Both have a couple scenes that just aren’t working. They need to be completely rewritten with different scenes that accomplish the same goals as the originals, only better. But if I make them too different, characters’ behaviors and reactions to those scenes will change, causing a ripple effect throughout the rest of the book. Other parts would need to be changed as a result. Changes I don’t like. I don’t think. I don’t know. And that indecision just causes more pain and suffering and indecision. It’s an evil cycle, I tell you.
You probably know, having gone through it yourself. So I’m giving a new approach a try. I’m reading Novel Shortcuts: Ten Techniques That Ensure a Great First Draft by Laura Whitcomb. She’s developed a process for herself called “shortcuts to the scene” that I’m going to give a try. I think it’s a little too structured for my pants-favoring self, at least to do before the first draft, but I think it will help me write these scenes. Here are the steps, using a blank sheet of paper or screen:
- Write a paragraph about what must happen in this scene – “the goal, the conflict, what will remain unresolved.” This includes both internal and external actions.
- List what must be said – the dialogue. You don’t have to write it word for word, but get down what needs to be said. Don’t use tags, just initials for who needs to say it. Whitcomb suggests making this a different font (or color, if doing this by hand) or, at least, bold it.
- Do a ten-minute “heartstorm.” It’s like a brainstorm, but using the heart, not the head. “Feel the scene, the emotions, the sensations, the wonder…. Think of the emotions involved, the smells, tastes, scents, textures, sounds.” Like brainstorming, this isn’t a time to judge or censor. Just get it out. Then you highlight or bold 10 or more of your favorite phrases, making them stand out.
- Now print (if you did this in Word), lay the page (yes, it should be just one page) next to your keyboard and use it as a cheat-sheet. She calls it a “menu” – she orders something from one of the three parts to open the scene and then pulls together the pieces she needs to write out the entire scene.
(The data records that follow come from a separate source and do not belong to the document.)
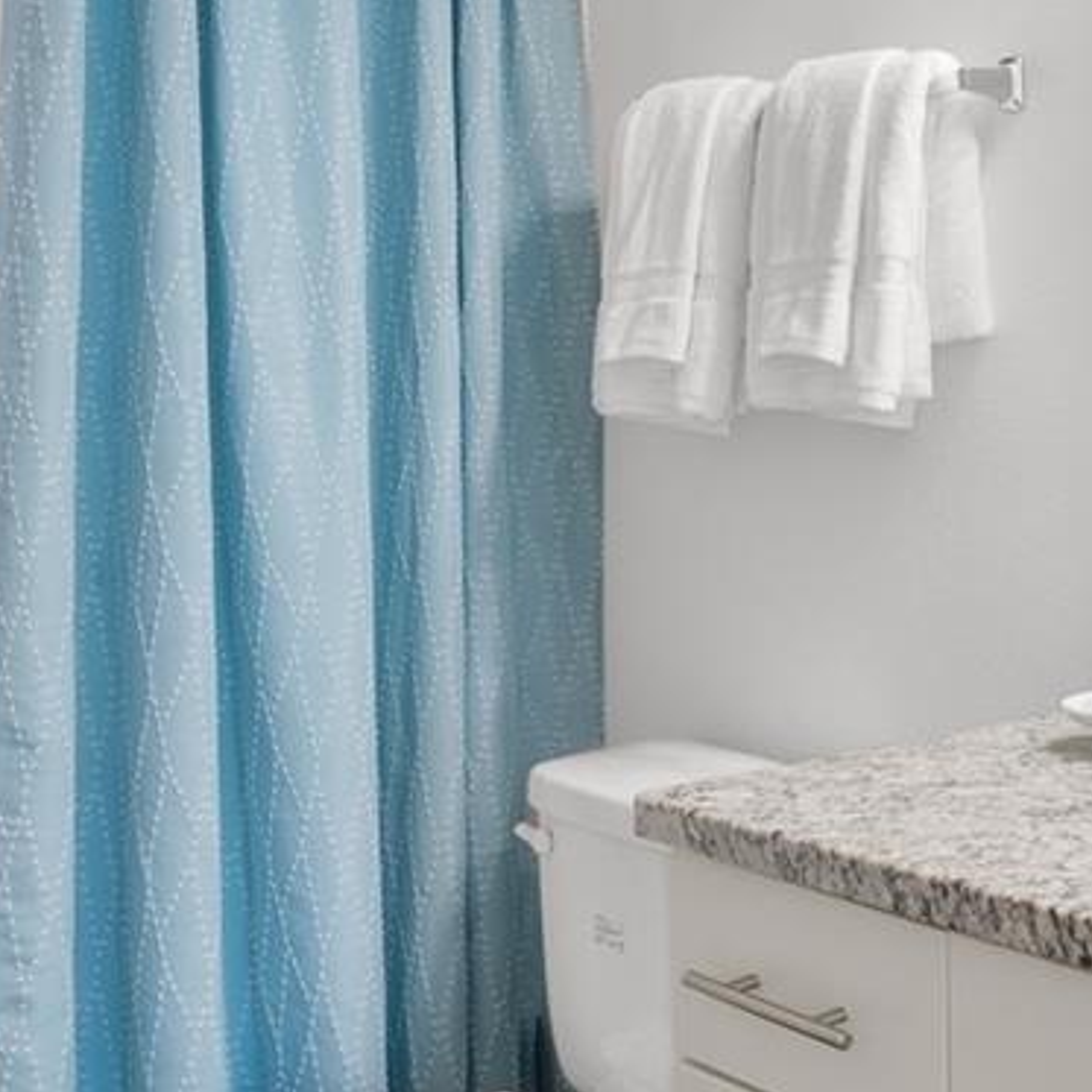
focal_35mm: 51
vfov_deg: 33.1
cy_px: 363
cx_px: 1045
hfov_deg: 31.3
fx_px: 1820
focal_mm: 14
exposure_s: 1/3
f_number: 8
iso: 320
The dialogue, in its different font or color, stands out so she can refer to it easily. The key phrases she wants to use from the heartstorm are also easy to see.
I don’t know if it’ll work well for me or not, but I think since I already know what must happen in this scene because of what’s already happened in the rest of the book, it just might be what I need to get beyond this indecision. I hope. I’ll let you know how it goes.
It would be nice to feel comfortably whole again, intestines intact.
Are rewrites as painful for you as they are for me? Do you have any special process or technique that helps you get through them? If so, please share! What do you think of Whitcomb’s “shortcuts to the scene”?